■ Goal of the exercise:
For each line of the data below, copy it if it holds the word "أشخاص".

■ Source material:
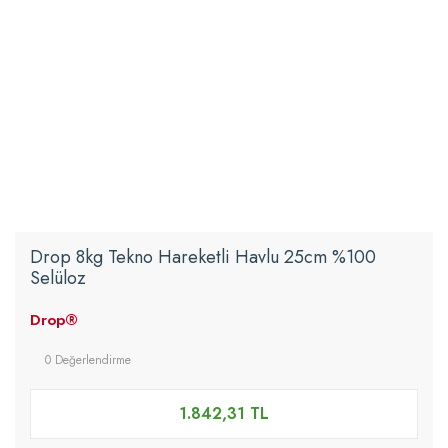
Drop 8kg Tekno Hareketli Havlu 25cm %100
Selüloz
Drop®
0 Değerlendirme
1.842,31 TL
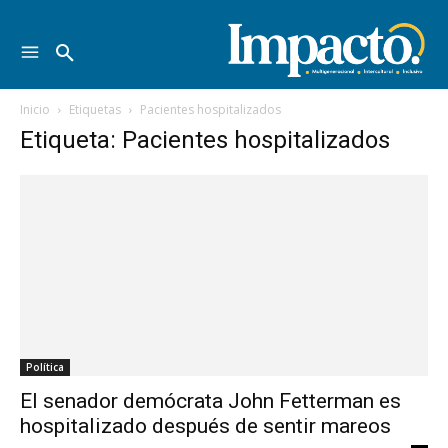
Inicio
Etiquetas
Pacientes hospitalizados
Etiqueta: Pacientes hospitalizados
Política
El senador demócrata John Fetterman es
hospitalizado después de sentir mareos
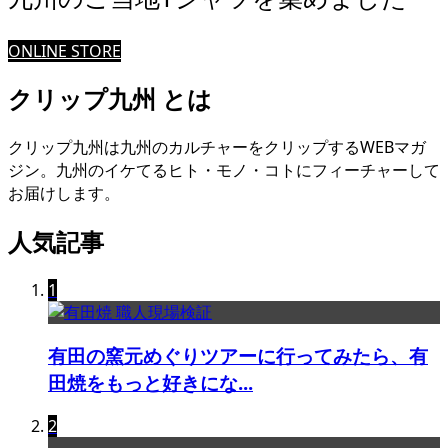
ONLINE STORE
クリップ九州 とは
クリップ九州は九州のカルチャーをクリップするWEBマガ
ジン。九州のイケてるヒト・モノ・コトにフィーチャーして
お届けします。
人気記事
1
有田の窯元めぐりツアーに行ってみたら、有
田焼をもっと好きにな...
2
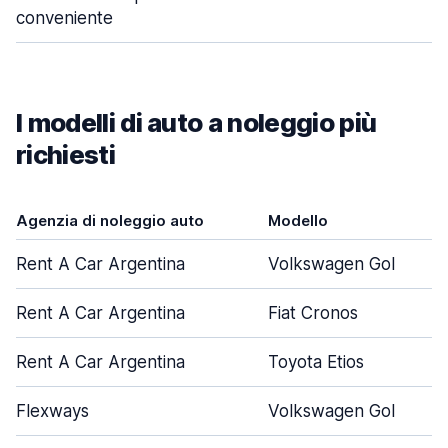
conveniente
I modelli di auto a noleggio più
richiesti
Agenzia di noleggio auto
Modello
Rent A Car Argentina
Volkswagen Gol
Rent A Car Argentina
Fiat Cronos
Rent A Car Argentina
Toyota Etios
Flexways
Volkswagen Gol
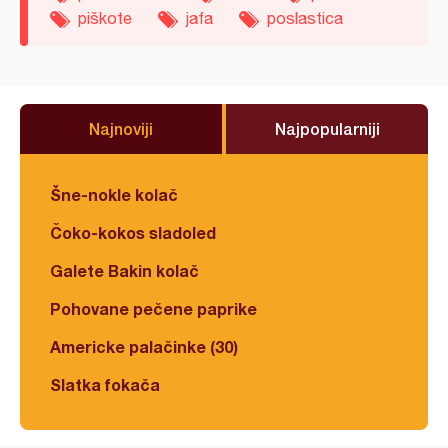
piškote
jafa
poslastica
Najnoviji
Najpopularniji
Šne-nokle kolač
Čoko-kokos sladoled
Galete Bakin kolač
Pohovane pečene paprike
Americke palačinke (30)
Slatka fokača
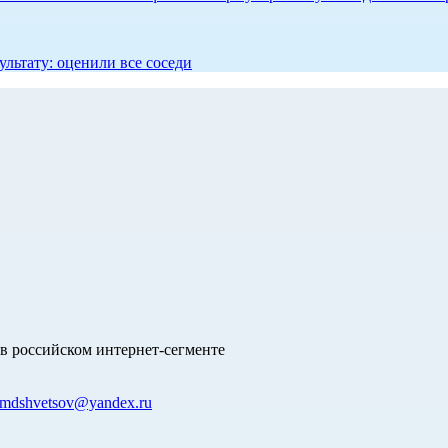
ультату: оценили все соседи
в российском интернет-сегменте
mdshvetsov@yandex.ru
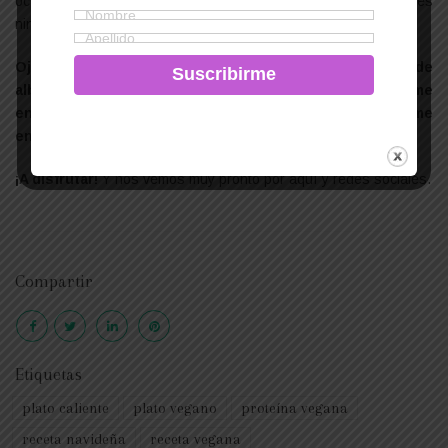
ocasiones especiales los no veganos, la verdad es que no es
ninguna barbaridad, ¿no os parece?
Ojalá os animéis a probar en casa esta receta de
albóndigas veganas con crema de piñones y trufa y me
enseñéis esos resultados espectaculares etiquetándome
en
Facebook
o
Instagram
: @veggieterranean
¡A disfrutar!
Y nos vemos muy pronto por aquí y redes sociales.
Compartir
Etiquetas
plato caliente
plato vegano
proteína vegana
receta navideña
receta vegana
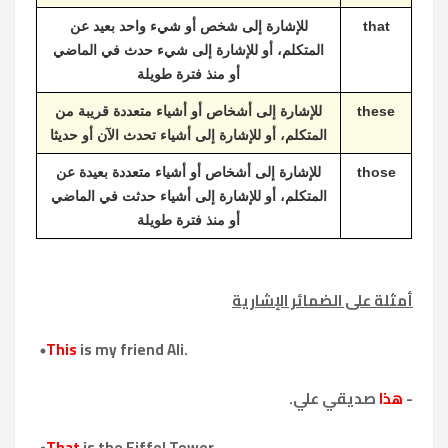
that
للإشارة إلى شخص أو شيء واحد بعيد عن
المتكلم، أو للإشارة إلى شيء حدث في الماضي
أو منذ فترة طويلة
these
للإشارة إلى أشخاص أو أشياء متعددة قريبة من
المتكلم، أو للإشارة إلى أشياء تحدث الآن أو حديثا
those
للإشارة إلى أشخاص أو أشياء متعددة بعيدة عن
المتكلم، أو للإشارة إلى أشياء حدثت في الماضي
أو منذ فترة طويلة
أمثلة على الضمائر الإشارية
This
is my friend Ali.
-
هذا
صديقي علي.
That
is the Eiffel Tower.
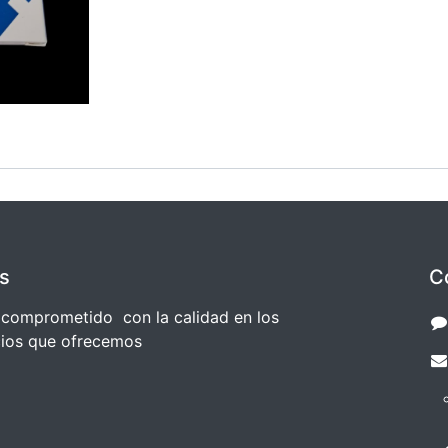
s
C
comprometido con la calidad en los
cios que ofrecemos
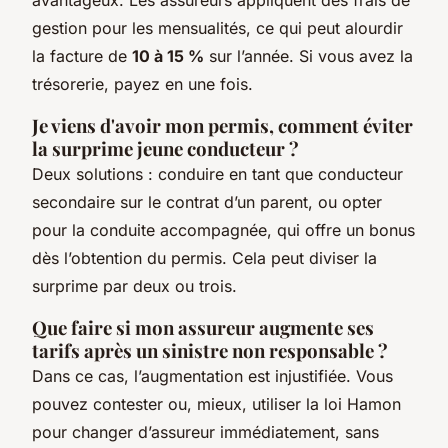
avantageux. Les assureurs appliquent des frais de
gestion pour les mensualités, ce qui peut alourdir
la facture de
10 à 15 %
sur l’année. Si vous avez la
trésorerie, payez en une fois.
Je viens d'avoir mon permis, comment éviter
la surprime jeune conducteur ?
Deux solutions : conduire en tant que conducteur
secondaire sur le contrat d’un parent, ou opter
pour la conduite accompagnée, qui offre un bonus
dès l’obtention du permis. Cela peut diviser la
surprime par deux ou trois.
Que faire si mon assureur augmente ses
tarifs après un sinistre non responsable ?
Dans ce cas, l’augmentation est injustifiée. Vous
pouvez contester ou, mieux, utiliser la loi Hamon
pour changer d’assureur immédiatement, sans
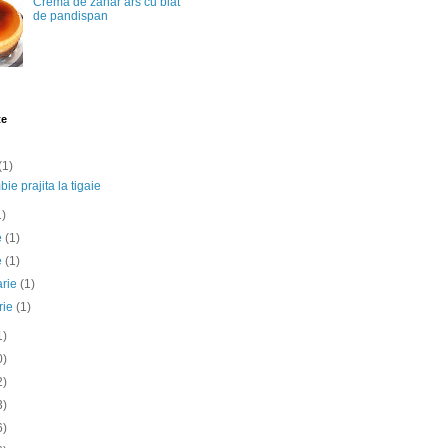
Crema de zahar ars cu blat
de pandispan
te
(1)
ie prajita la tigaie
1)
ie
(1)
e
(1)
arie
(1)
rie
(1)
1)
0)
2)
3)
6)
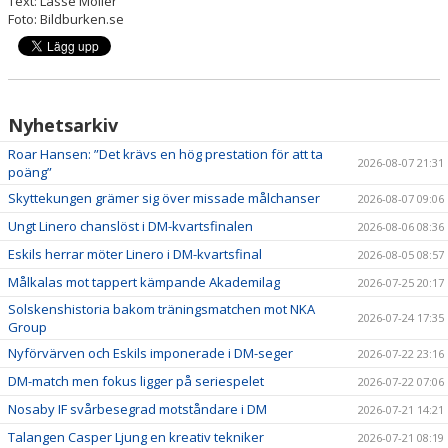
Text: Lasse Möller
Foto:
Bildburken.se
Nyhetsarkiv
Roar Hansen: ”Det krävs en hög prestation för att ta
2026-08-07 21:31
poäng”
Skyttekungen grämer sig över missade målchanser
2026-08-07 09:06
Ungt Linero chanslöst i DM-kvartsfinalen
2026-08-06 08:36
Eskils herrar möter Linero i DM-kvartsfinal
2026-08-05 08:57
Målkalas mot tappert kämpande Akademilag
2026-07-25 20:17
Solskenshistoria bakom träningsmatchen mot NKA
2026-07-24 17:35
Group
Nyförvärven och Eskils imponerade i DM-seger
2026-07-22 23:16
DM-match men fokus ligger på seriespelet
2026-07-22 07:06
Nosaby IF svårbesegrad motståndare i DM
2026-07-21 14:21
Talangen Casper Ljung en kreativ tekniker
2026-07-21 08:19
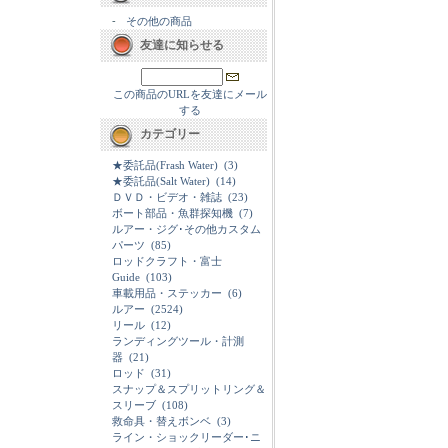
-
その他の商品
友達に知らせる
この商品のURLを友達にメール
する
カテゴリー
★委託品(Frash Water)
(3)
★委託品(Salt Water)
(14)
ＤＶＤ・ビデオ・雑誌
(23)
ボート部品・魚群探知機
(7)
ルアー・ジグ･その他カスタム
パーツ
(85)
ロッドクラフト・富士
Guide
(103)
車載用品・ステッカー
(6)
ルアー
(2524)
リール
(12)
ランディングツール・計測
器
(21)
ロッド
(31)
スナップ＆スプリットリング＆
スリーブ
(108)
救命具・替えボンベ
(3)
ライン・ショックリーダー･ニ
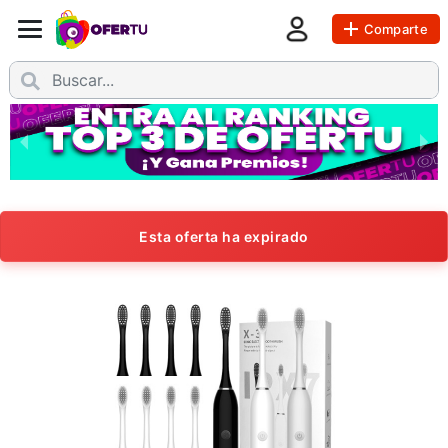
Comparte
Esta oferta ha expirado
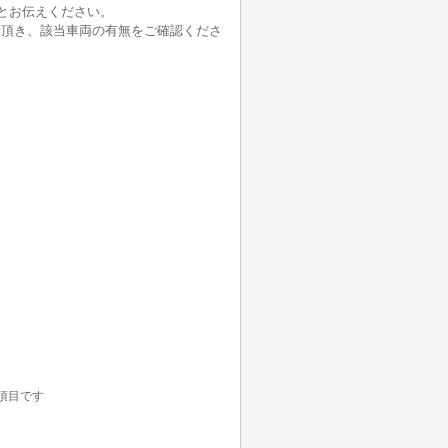
とお伝えください。
せ頂き、該当車両の有無をご確認くださ
項目です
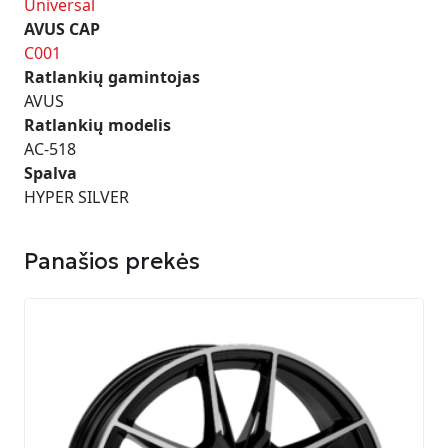
Universal
AVUS CAP
C001
Ratlankių gamintojas
AVUS
Ratlankių modelis
AC-518
Spalva
HYPER SILVER
Panašios prekės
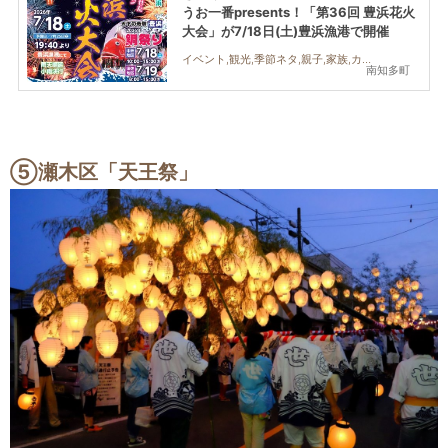
うお一番presents！「第36回 豊浜花火
大会」が7/18日(土)豊浜漁港で開催
イベント,観光,季節ネタ,親子,家族,カップル,花火
南知多町
⑤瀬木区「天王祭」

■ Task solution:
للإشارة إلى أشخاص أو أشياء متعددة قريبة من
للإشارة إلى أشخاص أو أشياء متعددة بعيدة عن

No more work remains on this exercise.